Lockheed Martin [LMT] finished another technical milestone for its Long Range Discrimination Radar (LRDR), completing a closed loop satellite track with tactical hardware and software, setting the company up to start full-rate production before the end of the year, officials announced this week
The company said this marked a “significant achievement” on the way to delivery of the LRDR to the Missile Defense Agency (MDA) in 2020.
This milestone entailed Lockheed Martin using production hardware, tactical backend processing equipment, and tactical software to demonstrate system performance in an operational environment. Within the environment, it conducted a set of tests like closed loop satellite track, which demonstrates” significant maturity,” Lockheed Martin said.
Chandra Marshall, Lockheed Martin’s LRDR program director, told reporters Tuesday the radar system met all technical requirements for tracking threats in its field of view.
“We were able to use the radar system that we built to successfully search, acquire and track numerous satellites across the field of view for the radar facility that we have here in Moorestown,” Marshall said.
The testing used the company’s Solid State Radar Integration site (SSRIS) in Moorestown, N.J. SSRIS is a small scale version of the eventual LRDR and is being used for further solid state radar work.

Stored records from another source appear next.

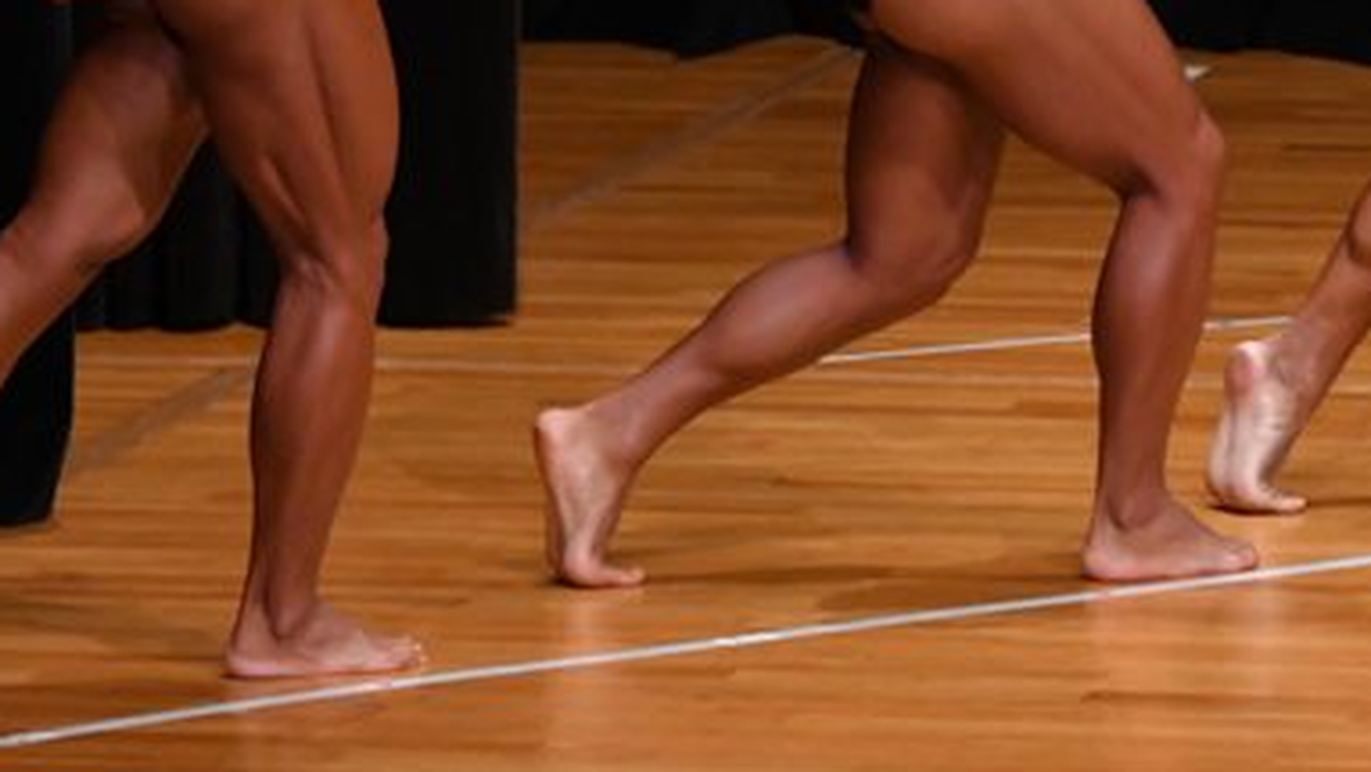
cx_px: 461
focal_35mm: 574
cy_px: -136
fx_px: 20870
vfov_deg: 2.1
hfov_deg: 3.8
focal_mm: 180
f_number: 5.6
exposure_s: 1/400
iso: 4000
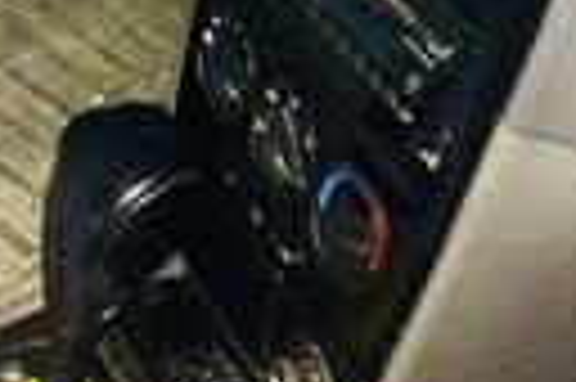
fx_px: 1870
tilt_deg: -36.3
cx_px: 292
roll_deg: -8.5
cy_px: -126
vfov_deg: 11.4
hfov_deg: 17.5
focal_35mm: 117
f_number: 2.2
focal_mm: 4.15
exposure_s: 1/17
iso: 200
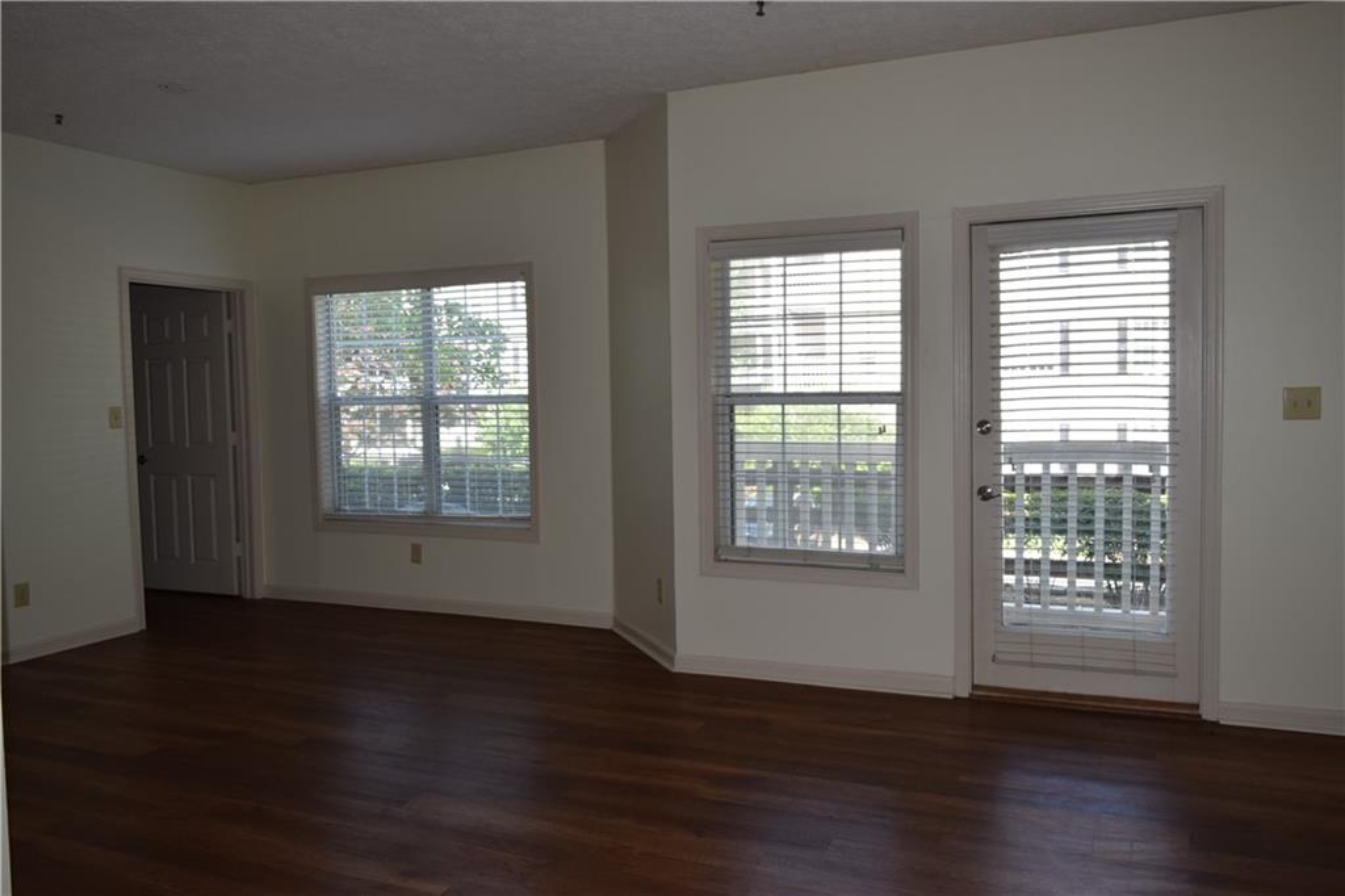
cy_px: 448
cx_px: 672
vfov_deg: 47.9
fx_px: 1008
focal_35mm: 27
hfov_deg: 67.4
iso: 320
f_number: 5.6
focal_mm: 18
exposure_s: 1/125
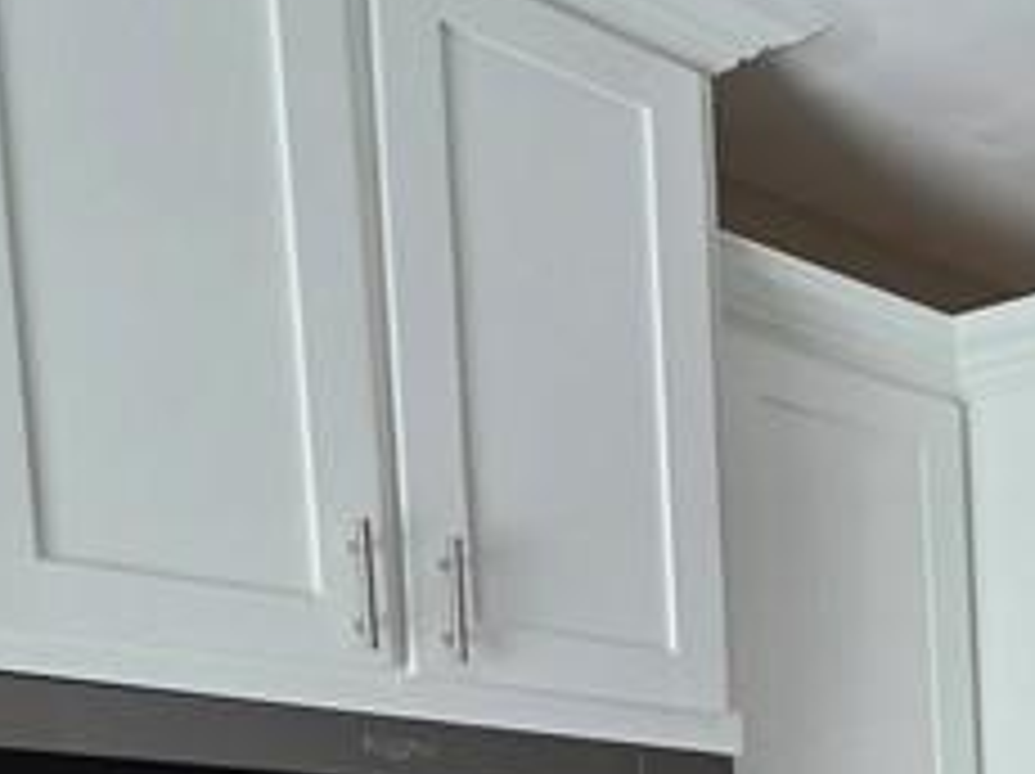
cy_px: 1152
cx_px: 1634
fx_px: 1732
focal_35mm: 58
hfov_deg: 24.3
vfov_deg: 21.3
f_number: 1.9
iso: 200
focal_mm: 2.2
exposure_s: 1/120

The LRDR is an S-Band radar that uses gallium nitride (GaN) components. It is being developed to help distinguish between ballistic missile threats and other objects or decoys at longer range distances. It will be 30 feet tall and the size of four semi-truck trailers.
Lockheed Martin and the MDA finished the LRDR’s critical design review last November, which validated the system was ready for the fabrication, demonstration, and test phase (Defense Daily, Nov. 16, 2017).
Marshall noted production remains on schedule with construction of the radar beginning last month in Alaska. The company is deploying another team next spring to finalize the LRDR installations.
“Since the contract was awarded in 2015, the LRDR team has been moving fast and keeping a steady pace achieving every milestone successfully on the path to delivery in 2020,” Marshall said in a statement.
MDA first awarded the company a nine-year $784 million contract to develop and build the LRDR in 2015 (Defense Daily, Oct. 21, 2015).
Marshall told reporters LRDR is already capable of tracking and acquiring three additional threats above what was included in the original contract the award, and plans to build on the radar’s modularity to account for new challenges, including hypersonics.
“We’re looking at extending the LRDR to support the hypersonic missile threat and various other threats like that. We are in discussions with the customer right now on supporting future increments for LRDR, so basically to add to the capability after we field in 2020,” Marshall said.
In July, Japan selected the LRDR for use in its two future Aegis Ashore facilities, rather than use Raytheon’s SPY-6 Air and Missile Defense Radar (AMDR), which will be fitted on to new Arleigh Burke-class Flight III destroyers (Defense Daily, July 30).
Japan’s decision noted the LRDR ranked higher in backward support including reliability, maintainability of components, and the supply support system. It also was ranked as cheaper to produce compared to the AMDR. Each Japanese Aegis Ashore LRDR is expected to cost about $1.2 billion.
The Japanese Aegis Ashore sites are expected to be operational by 2023.